Find a solution for the “remedy”
As a tag and title, “remedy” did not solve problems in this case. Maybe it was the unique situation of this project, where the client’s management staff and most of the authoring and developing team were Hispanic. There is nothing etymologically wrong with the term, but the more we talked about it, for us “remedy” sounded like a cheap, quick fix. Think of the stigma attached to “remedial writing” in college. We decided to use “Solution” in the title of each section, but the tag is still remedy, and we can’t change that.

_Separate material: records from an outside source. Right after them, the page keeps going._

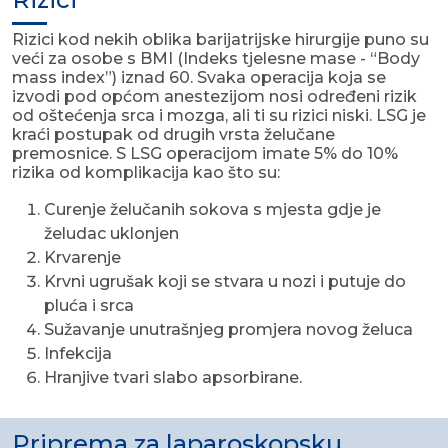
Rizici kod nekih oblika barijatrijske hirurgije puno su
veći za osobe s BMI (Indeks tjelesne mase - “Body
mass index”) iznad 60. Svaka operacija koja se
izvodi pod općom anestezijom nosi određeni rizik
od oštećenja srca i mozga, ali ti su rizici niski. LSG je
kraći postupak od drugih vrsta želučane
premosnice. S LSG operacijom imate 5% do 10%
rizika od komplikacija kao što su:
Curenje želučanih sokova s mjesta gdje je
želudac uklonjen
Krvarenje
Krvni ugrušak koji se stvara u nozi i putuje do
pluća i srca
Sužavanje unutrašnjeg promjera novog želuca
Infekcija
Hranjive tvari slabo apsorbirane.
Priprema za laparoskopsku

Bend the rules (to help users)
Make documentation easy to find. Isn’t that one of the IBM characteristics of quality technical information? (Carey at al. 2014). For this project, the main web deliverable had a DITA-generated index and a search box. However, users needed to identify defective boxes looking at pictures showing the most common conditions affecting the processes of corrugating and die-cutting. A quick solution, without specializing or modifying XSLTs, was to create a visual catalog of defects. On the main map, the topicref for the concept c-corrugatingtrouble.dita had a child for each condition documented.
The images came from each troubleshooting topic, where they had been (blasphemy!) included in the short description. It worked, and the users were able to identify the conditions starting from a defective box.

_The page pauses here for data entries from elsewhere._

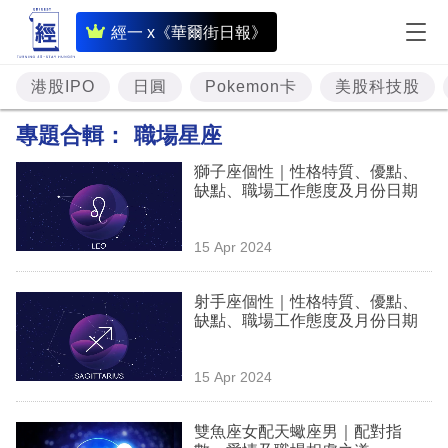
即
經一 x《華爾街日報》
時
財
港股IPO
日圓
Pokemon卡
美股科技股
經
專題合輯：
職場星座
專
獅子座個性｜性格特質、優點、
題
缺點、職場工作態度及月份日期
投
15 Apr 2024
資
樓
射手座個性｜性格特質、優點、
缺點、職場工作態度及月份日期
市
理
15 Apr 2024
財
雙魚座女配天蠍座男｜配對指
商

The troubleshooting topic, as included in the DITA 1.3 standard, was worth the long wait. It is a much needed content type that authors can understand and adopt easily. Now I just have to update my teaching materials to expand the concept-task-reference language.
Andersen, B., & Fagerhaug T. (2000) Root cause analysis: simplified tools and techniques. Milwaukee, WI: ASQ Quality Press.
M. Carey, M., McFadden Lanyi, M., Longo, D., Radzinski, E., Rouiller, S., & Wilde, E. (2014). Developing quality technical information: a handbook for writers and editors. Upper Saddle River, NJ: IBM Press.
Latino, R. J., Latino, K. C., & Latino, M. A. (2011). Root cause analysis: improving performance for bottom-line results. 4th ed. Boca Raton, FL: CRC Press.